§ Activity
Pull every line holding the word "pixel" from the data below and copy it.

§ Supplied entries

-- -- --

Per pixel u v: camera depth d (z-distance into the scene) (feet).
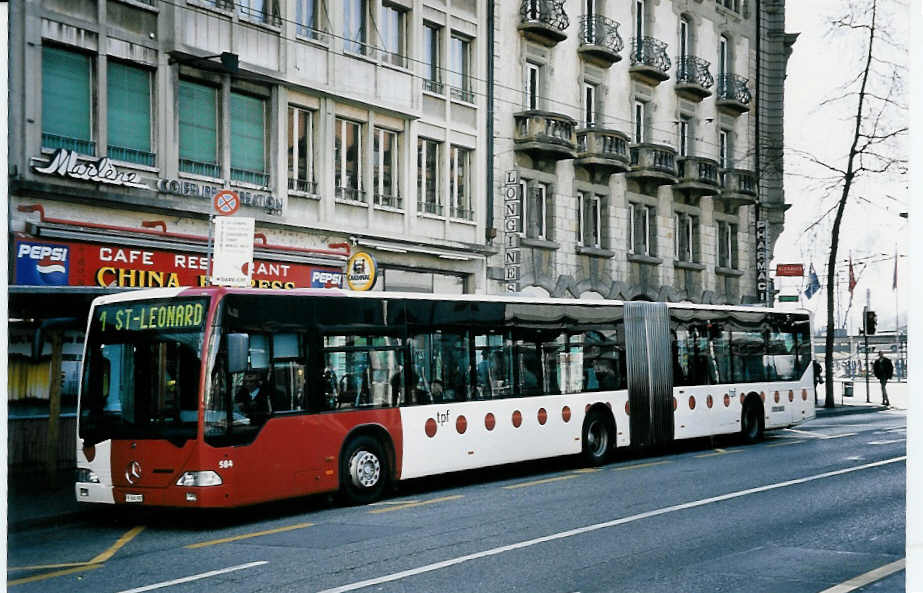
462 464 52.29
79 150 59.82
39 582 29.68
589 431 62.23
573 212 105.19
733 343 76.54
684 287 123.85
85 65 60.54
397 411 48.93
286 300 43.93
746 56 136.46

-- -- --

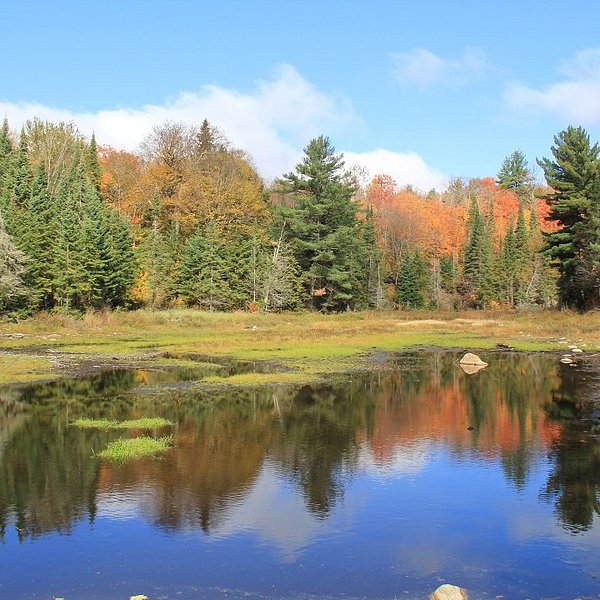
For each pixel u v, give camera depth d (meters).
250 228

-- -- --

§ Reply
Per pixel u v: camera depth d (z-distance into the scene) (feet).
For each pixel u v, give camera depth d (meters).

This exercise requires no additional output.